Closed whoisjones closed 1 year ago
To make it clear for me:
Option 1 is generate unlabelled data? Like:
input_variables = ["text"] # Column names as they occur in the dataset
output_format = "text" # indicates the output format of the LLM is text
prompt = DataGenerationPrompt(
input_variables=input_variables,
output_format=output_format,
task_description="Generate similar texts.",
)
Option 2 is to annotate unlabelled data?

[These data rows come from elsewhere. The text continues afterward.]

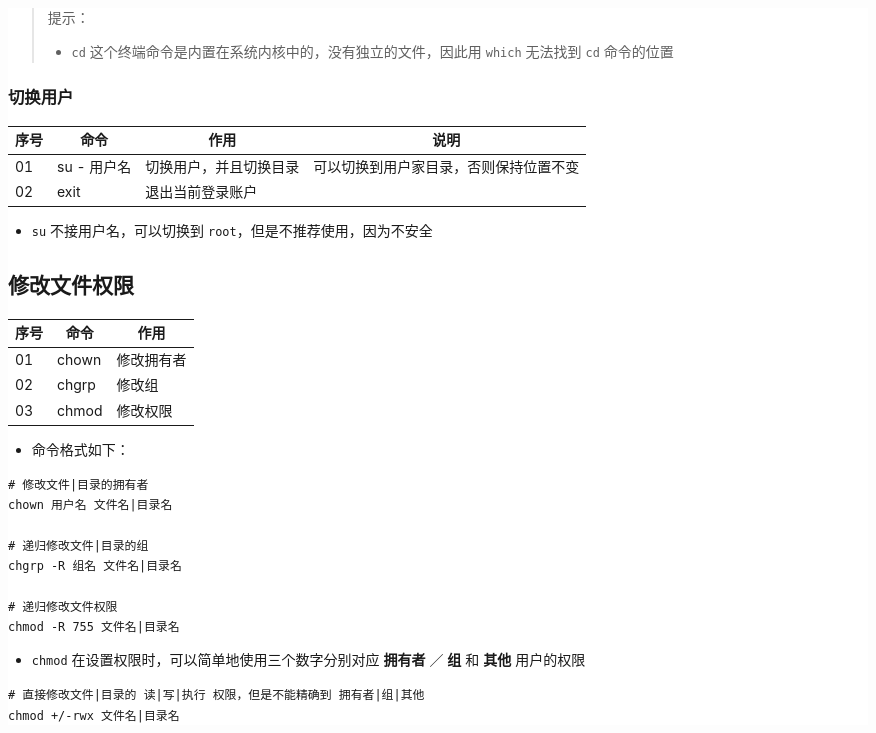 > 提示：
> 
> - `cd` 这个终端命令是内置在系统内核中的，没有独立的文件，因此用 `which` 无法找到 `cd` 命令的位置

### 切换用户

序号|命令|作用|说明
-|-|-|-
01|su - 用户名|切换用户，并且切换目录|可以切换到用户家目录，否则保持位置不变
02|exit|退出当前登录账户| 

- `su` 不接用户名，可以切换到 `root`，但是不推荐使用，因为不安全

## 修改文件权限

序号|命令|作用
-|-|-
01|chown|修改拥有者
02|chgrp|修改组
03|chmod|修改权限

- 命令格式如下：
```
# 修改文件|目录的拥有者
chown 用户名 文件名|目录名

# 递归修改文件|目录的组
chgrp -R 组名 文件名|目录名

# 递归修改文件权限
chmod -R 755 文件名|目录名
```

- `chmod` 在设置权限时，可以简单地使用三个数字分别对应 **拥有者** ／ **组** 和 **其他** 用户的权限
```
# 直接修改文件|目录的 读|写|执行 权限，但是不能精确到 拥有者|组|其他
chmod +/-rwx 文件名|目录名
```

Like:
input_variables = ["text"] # Column name from dataset
target_variable = "label" # Also column name from dataset, indicates the variable needs to be annotated
output_format = "single_label_classification" # Annotation format can be "text", "single_label", "multi_label", "token_classification" and determines how the LLM is prompted for the annotation
idx2label = {idx: key for idx, key in enumerate(fewshot_examples.features[target_variable].names)}
prompt = DataGenerationPrompt(
input_variables=input_variables,
output_format=output_format,
target_variable=target_variable,
classification_labels=idx2label,
task_description="Classify the review whether it's positive or negative",
)
Those checks ensure that we either are generating unlabelled data or annotate no?
yes and the 3rd check below is for when we annotate unlabeled data.
Current the valid options in our repo are: (1) Set an input_variable but no target variable and output_format == "text" and pass no unlabeled_data into the generate function. (2) Set input_variable + target_variable, output_format any of your choice and pass it with unlabeled_data to generate function.
Regarding (2), that looks intuitive to me. Fill everything, get your unlabeled data annotated. But (1) requires type check at various points of code. One idea might be to split the tasks to make this easier to understand.